**Exercise objective:**
Working line by line, output the entries below exactly as they appear.
Segment Start: Records to process
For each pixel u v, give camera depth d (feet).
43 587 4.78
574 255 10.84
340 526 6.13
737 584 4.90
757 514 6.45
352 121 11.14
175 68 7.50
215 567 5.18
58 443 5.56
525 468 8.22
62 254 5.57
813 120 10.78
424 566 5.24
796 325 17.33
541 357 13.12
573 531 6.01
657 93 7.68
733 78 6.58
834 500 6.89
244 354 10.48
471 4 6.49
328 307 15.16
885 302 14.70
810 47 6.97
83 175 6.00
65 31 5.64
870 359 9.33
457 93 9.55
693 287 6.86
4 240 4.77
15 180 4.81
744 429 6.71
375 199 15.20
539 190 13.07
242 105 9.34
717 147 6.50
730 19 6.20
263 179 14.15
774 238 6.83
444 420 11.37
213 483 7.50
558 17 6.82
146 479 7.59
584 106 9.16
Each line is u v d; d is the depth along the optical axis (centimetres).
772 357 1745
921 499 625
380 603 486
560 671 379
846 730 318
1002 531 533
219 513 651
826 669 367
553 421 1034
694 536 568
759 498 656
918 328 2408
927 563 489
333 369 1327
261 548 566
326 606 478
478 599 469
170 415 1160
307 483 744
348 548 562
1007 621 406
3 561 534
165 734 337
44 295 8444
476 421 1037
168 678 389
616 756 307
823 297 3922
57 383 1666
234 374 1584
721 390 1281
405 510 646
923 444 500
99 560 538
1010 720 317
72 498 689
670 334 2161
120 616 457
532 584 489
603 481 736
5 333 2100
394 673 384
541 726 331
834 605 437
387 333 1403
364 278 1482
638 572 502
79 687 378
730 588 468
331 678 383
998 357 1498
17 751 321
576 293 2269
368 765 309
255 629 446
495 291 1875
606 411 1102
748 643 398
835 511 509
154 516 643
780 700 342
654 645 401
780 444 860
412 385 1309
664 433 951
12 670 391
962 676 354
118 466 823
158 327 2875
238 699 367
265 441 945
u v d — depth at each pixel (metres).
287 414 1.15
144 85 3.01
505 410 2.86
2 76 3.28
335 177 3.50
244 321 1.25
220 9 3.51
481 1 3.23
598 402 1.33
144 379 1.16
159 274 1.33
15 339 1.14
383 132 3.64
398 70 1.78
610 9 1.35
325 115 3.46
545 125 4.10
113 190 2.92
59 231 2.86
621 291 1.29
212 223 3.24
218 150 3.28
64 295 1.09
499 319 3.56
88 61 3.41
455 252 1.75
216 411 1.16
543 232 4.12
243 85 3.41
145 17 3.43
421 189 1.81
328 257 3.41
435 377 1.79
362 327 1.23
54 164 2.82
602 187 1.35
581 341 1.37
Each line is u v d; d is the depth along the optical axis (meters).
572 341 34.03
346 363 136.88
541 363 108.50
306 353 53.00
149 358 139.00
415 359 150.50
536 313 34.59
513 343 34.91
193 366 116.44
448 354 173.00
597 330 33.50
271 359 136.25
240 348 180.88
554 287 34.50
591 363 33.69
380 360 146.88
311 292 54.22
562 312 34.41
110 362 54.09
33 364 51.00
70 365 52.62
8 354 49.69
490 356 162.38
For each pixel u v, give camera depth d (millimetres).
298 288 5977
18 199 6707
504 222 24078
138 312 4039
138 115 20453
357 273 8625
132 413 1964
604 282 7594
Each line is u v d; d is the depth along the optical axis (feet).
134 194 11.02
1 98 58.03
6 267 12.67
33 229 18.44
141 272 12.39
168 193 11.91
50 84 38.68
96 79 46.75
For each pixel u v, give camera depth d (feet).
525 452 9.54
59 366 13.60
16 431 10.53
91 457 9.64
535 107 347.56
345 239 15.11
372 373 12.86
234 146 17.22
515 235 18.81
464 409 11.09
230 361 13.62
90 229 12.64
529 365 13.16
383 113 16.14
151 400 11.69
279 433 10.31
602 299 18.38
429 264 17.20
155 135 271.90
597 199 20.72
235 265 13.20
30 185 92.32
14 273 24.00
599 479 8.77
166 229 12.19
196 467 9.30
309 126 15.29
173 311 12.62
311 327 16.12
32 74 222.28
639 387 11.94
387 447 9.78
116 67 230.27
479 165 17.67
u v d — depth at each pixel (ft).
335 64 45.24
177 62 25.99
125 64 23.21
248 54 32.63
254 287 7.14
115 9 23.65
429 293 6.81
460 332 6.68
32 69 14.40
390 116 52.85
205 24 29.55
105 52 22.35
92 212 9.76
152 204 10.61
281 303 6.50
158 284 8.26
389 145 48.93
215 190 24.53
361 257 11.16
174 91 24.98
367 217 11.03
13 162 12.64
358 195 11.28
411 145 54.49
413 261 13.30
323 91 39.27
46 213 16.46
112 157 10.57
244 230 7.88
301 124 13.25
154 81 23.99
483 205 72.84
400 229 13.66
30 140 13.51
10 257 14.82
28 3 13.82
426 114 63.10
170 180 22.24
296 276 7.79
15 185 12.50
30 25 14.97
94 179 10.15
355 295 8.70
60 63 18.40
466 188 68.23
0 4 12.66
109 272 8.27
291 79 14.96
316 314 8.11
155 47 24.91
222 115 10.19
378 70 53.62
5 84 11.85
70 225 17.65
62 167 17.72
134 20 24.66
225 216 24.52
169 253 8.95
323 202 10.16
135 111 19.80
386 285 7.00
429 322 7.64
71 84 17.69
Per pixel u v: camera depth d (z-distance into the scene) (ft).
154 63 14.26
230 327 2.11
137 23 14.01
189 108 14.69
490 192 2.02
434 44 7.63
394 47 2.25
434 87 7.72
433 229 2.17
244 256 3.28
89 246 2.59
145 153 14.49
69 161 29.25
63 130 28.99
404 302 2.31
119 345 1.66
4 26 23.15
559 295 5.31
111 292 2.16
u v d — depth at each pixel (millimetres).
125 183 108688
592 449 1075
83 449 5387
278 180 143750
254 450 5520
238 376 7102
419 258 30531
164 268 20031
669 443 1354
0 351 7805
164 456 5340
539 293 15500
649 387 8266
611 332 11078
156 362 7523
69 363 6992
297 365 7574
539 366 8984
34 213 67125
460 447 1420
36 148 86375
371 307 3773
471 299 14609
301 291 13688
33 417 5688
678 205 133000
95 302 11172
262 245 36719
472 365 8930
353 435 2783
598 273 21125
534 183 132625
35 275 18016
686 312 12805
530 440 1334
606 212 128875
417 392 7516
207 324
Segment End: Records to process
**Exercise solution:**
For each pixel u v, give camera depth d (feet).
43 587 4.78
574 255 10.84
340 526 6.13
737 584 4.90
757 514 6.45
352 121 11.14
175 68 7.50
215 567 5.18
58 443 5.56
525 468 8.22
62 254 5.57
813 120 10.78
424 566 5.24
796 325 17.33
541 357 13.12
573 531 6.01
657 93 7.68
733 78 6.58
834 500 6.89
244 354 10.48
471 4 6.49
328 307 15.16
885 302 14.70
810 47 6.97
83 175 6.00
65 31 5.64
870 359 9.33
457 93 9.55
693 287 6.86
4 240 4.77
15 180 4.81
744 429 6.71
375 199 15.20
539 190 13.07
242 105 9.34
717 147 6.50
730 19 6.20
263 179 14.15
774 238 6.83
444 420 11.37
213 483 7.50
558 17 6.82
146 479 7.59
584 106 9.16
Each line is u v d; d is the depth along the optical axis (centimetres).
772 357 1745
921 499 625
380 603 486
560 671 379
846 730 318
1002 531 533
219 513 651
826 669 367
553 421 1034
694 536 568
759 498 656
918 328 2408
927 563 489
333 369 1327
261 548 566
326 606 478
478 599 469
170 415 1160
307 483 744
348 548 562
1007 621 406
3 561 534
165 734 337
44 295 8444
476 421 1037
168 678 389
616 756 307
823 297 3922
57 383 1666
234 374 1584
721 390 1281
405 510 646
923 444 500
99 560 538
1010 720 317
72 498 689
670 334 2161
120 616 457
532 584 489
603 481 736
5 333 2100
394 673 384
541 726 331
834 605 437
387 333 1403
364 278 1482
638 572 502
79 687 378
730 588 468
331 678 383
998 357 1498
17 751 321
576 293 2269
368 765 309
255 629 446
495 291 1875
606 411 1102
748 643 398
835 511 509
154 516 643
780 700 342
654 645 401
780 444 860
412 385 1309
664 433 951
12 670 391
962 676 354
118 466 823
158 327 2875
238 699 367
265 441 945
u v d — depth at each pixel (metres).
287 414 1.15
144 85 3.01
505 410 2.86
2 76 3.28
335 177 3.50
244 321 1.25
220 9 3.51
481 1 3.23
598 402 1.33
144 379 1.16
159 274 1.33
15 339 1.14
383 132 3.64
398 70 1.78
610 9 1.35
325 115 3.46
545 125 4.10
113 190 2.92
59 231 2.86
621 291 1.29
212 223 3.24
218 150 3.28
64 295 1.09
499 319 3.56
88 61 3.41
455 252 1.75
216 411 1.16
543 232 4.12
243 85 3.41
145 17 3.43
421 189 1.81
328 257 3.41
435 377 1.79
362 327 1.23
54 164 2.82
602 187 1.35
581 341 1.37
Each line is u v d; d is the depth along the optical axis (meters).
572 341 34.03
346 363 136.88
541 363 108.50
306 353 53.00
149 358 139.00
415 359 150.50
536 313 34.59
513 343 34.91
193 366 116.44
448 354 173.00
597 330 33.50
271 359 136.25
240 348 180.88
554 287 34.50
591 363 33.69
380 360 146.88
311 292 54.22
562 312 34.41
110 362 54.09
33 364 51.00
70 365 52.62
8 354 49.69
490 356 162.38
For each pixel u v, give camera depth d (millimetres).
298 288 5977
18 199 6707
504 222 24078
138 312 4039
138 115 20453
357 273 8625
132 413 1964
604 282 7594
Each line is u v d; d is the depth along the optical axis (feet).
134 194 11.02
1 98 58.03
6 267 12.67
33 229 18.44
141 272 12.39
168 193 11.91
50 84 38.68
96 79 46.75
For each pixel u v, give camera depth d (feet).
525 452 9.54
59 366 13.60
16 431 10.53
91 457 9.64
535 107 347.56
345 239 15.11
372 373 12.86
234 146 17.22
515 235 18.81
464 409 11.09
230 361 13.62
90 229 12.64
529 365 13.16
383 113 16.14
151 400 11.69
279 433 10.31
602 299 18.38
429 264 17.20
155 135 271.90
597 199 20.72
235 265 13.20
30 185 92.32
14 273 24.00
599 479 8.77
166 229 12.19
196 467 9.30
309 126 15.29
173 311 12.62
311 327 16.12
32 74 222.28
639 387 11.94
387 447 9.78
116 67 230.27
479 165 17.67
u v d — depth at each pixel (ft).
335 64 45.24
177 62 25.99
125 64 23.21
248 54 32.63
254 287 7.14
115 9 23.65
429 293 6.81
460 332 6.68
32 69 14.40
390 116 52.85
205 24 29.55
105 52 22.35
92 212 9.76
152 204 10.61
281 303 6.50
158 284 8.26
389 145 48.93
215 190 24.53
361 257 11.16
174 91 24.98
367 217 11.03
13 162 12.64
358 195 11.28
411 145 54.49
413 261 13.30
323 91 39.27
46 213 16.46
112 157 10.57
244 230 7.88
301 124 13.25
154 81 23.99
483 205 72.84
400 229 13.66
30 140 13.51
10 257 14.82
28 3 13.82
426 114 63.10
170 180 22.24
296 276 7.79
15 185 12.50
30 25 14.97
94 179 10.15
355 295 8.70
60 63 18.40
466 188 68.23
0 4 12.66
109 272 8.27
291 79 14.96
316 314 8.11
155 47 24.91
222 115 10.19
378 70 53.62
5 84 11.85
70 225 17.65
62 167 17.72
134 20 24.66
225 216 24.52
169 253 8.95
323 202 10.16
135 111 19.80
386 285 7.00
429 322 7.64
71 84 17.69
Per pixel u v: camera depth d (z-distance into the scene) (ft).
154 63 14.26
230 327 2.11
137 23 14.01
189 108 14.69
490 192 2.02
434 44 7.63
394 47 2.25
434 87 7.72
433 229 2.17
244 256 3.28
89 246 2.59
145 153 14.49
69 161 29.25
63 130 28.99
404 302 2.31
119 345 1.66
4 26 23.15
559 295 5.31
111 292 2.16
u v d — depth at each pixel (millimetres).
125 183 108688
592 449 1075
83 449 5387
278 180 143750
254 450 5520
238 376 7102
419 258 30531
164 268 20031
669 443 1354
0 351 7805
164 456 5340
539 293 15500
649 387 8266
611 332 11078
156 362 7523
69 363 6992
297 365 7574
539 366 8984
34 213 67125
460 447 1420
36 148 86375
371 307 3773
471 299 14609
301 291 13688
33 417 5688
678 205 133000
95 302 11172
262 245 36719
472 365 8930
353 435 2783
598 273 21125
534 183 132625
35 275 18016
686 312 12805
530 440 1334
606 212 128875
417 392 7516
207 324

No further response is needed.